There was a big flood that inundated Bacolod before Christmas that totally submerged the one family car we have that we use to bring the kids to school. The "ECU" or the computer that serves as the vehicle's brains was rendered inoperable. While that vehicle is being repaired, we decided to buy a car that hearkens back to the very first car we ever bought in the US, a Hyundai Excel GL 1990 model that we christened "Charlie" after the salesman who sold the car to us in upstate NY. Back then, everyone told us to stay away from Hyundais. We used it for 6 years and drove it to Texas, Georgia, Arkansas and many other places and the car never gave us one bit of trouble.

I find it auspicious to own an itty-bitty 1.1 liter Hyundai Getz, as our first car in the Philippines. After all the gas guzzlers that we drove in the US, it is comforting to go back to a simple environmentally-friendly Hyundai.

Monday, January 1, 2007


First entry for the New Year. Continued to spend much time with family.

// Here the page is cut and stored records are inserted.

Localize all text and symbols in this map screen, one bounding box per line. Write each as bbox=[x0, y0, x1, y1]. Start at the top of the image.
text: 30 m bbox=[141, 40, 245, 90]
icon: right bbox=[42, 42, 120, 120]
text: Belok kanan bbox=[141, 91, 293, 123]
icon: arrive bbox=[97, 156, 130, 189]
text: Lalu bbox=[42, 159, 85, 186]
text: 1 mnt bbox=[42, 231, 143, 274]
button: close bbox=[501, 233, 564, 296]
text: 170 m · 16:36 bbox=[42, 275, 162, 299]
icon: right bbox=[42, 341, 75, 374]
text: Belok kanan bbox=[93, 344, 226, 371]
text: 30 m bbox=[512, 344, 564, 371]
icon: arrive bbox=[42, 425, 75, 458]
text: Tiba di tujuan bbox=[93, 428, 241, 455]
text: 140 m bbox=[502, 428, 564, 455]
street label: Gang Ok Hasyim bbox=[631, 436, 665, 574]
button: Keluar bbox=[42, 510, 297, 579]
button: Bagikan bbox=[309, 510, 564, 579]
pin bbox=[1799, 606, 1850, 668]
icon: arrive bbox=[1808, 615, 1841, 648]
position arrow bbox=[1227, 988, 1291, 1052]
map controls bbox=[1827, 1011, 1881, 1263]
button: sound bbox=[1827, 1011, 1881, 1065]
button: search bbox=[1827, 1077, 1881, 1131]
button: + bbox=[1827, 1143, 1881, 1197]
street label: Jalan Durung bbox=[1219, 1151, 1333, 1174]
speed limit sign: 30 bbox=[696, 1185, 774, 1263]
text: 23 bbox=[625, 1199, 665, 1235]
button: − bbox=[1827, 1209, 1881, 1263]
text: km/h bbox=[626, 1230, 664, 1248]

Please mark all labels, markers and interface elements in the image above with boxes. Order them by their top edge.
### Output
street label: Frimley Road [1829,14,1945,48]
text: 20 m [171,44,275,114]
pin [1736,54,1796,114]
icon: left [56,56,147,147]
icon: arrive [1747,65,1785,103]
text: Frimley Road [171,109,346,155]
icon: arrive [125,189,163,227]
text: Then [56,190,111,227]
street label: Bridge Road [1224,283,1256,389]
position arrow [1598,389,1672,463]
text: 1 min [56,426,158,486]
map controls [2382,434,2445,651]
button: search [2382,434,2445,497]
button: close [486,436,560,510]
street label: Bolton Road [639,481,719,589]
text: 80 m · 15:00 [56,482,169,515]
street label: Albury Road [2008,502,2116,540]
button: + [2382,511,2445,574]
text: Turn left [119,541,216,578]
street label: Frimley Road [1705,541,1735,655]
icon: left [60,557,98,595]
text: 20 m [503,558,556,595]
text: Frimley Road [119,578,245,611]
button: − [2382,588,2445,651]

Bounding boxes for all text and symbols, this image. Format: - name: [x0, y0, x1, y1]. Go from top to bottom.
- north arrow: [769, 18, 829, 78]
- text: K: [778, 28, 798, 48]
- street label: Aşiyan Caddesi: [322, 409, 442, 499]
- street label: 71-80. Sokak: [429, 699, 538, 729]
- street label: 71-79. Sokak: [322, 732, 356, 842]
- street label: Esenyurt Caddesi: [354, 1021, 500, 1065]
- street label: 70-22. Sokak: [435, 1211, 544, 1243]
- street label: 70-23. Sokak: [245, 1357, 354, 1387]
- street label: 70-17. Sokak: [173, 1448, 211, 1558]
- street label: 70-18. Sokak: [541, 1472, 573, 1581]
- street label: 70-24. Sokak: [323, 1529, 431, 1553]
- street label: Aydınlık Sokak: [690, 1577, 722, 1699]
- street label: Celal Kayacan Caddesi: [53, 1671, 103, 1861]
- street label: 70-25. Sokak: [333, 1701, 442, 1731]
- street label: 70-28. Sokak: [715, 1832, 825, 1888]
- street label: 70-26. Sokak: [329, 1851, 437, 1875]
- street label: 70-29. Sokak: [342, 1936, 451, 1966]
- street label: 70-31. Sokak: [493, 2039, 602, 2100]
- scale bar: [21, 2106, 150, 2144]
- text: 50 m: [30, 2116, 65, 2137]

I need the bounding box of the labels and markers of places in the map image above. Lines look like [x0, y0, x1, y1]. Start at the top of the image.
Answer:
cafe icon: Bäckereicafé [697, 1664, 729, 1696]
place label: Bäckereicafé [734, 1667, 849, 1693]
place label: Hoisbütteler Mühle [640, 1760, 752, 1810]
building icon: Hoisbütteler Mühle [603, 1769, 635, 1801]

The vacation will be ending soon. We will shortly have to make decisions which will certainly disrupt our idyllic existence, intrude into our privacy and breach our security.

There is a very promising political party that is aspiring to become a political force. It is completely against the grain of traditional Philippine politics. It emphasizes change that needs to begin within every single one of us. Most of the leaders are elderly people without the usual agenda that is taken for granted among the dynastic powers that have controlled our country from the beginning. I am seriously studying this party's platform.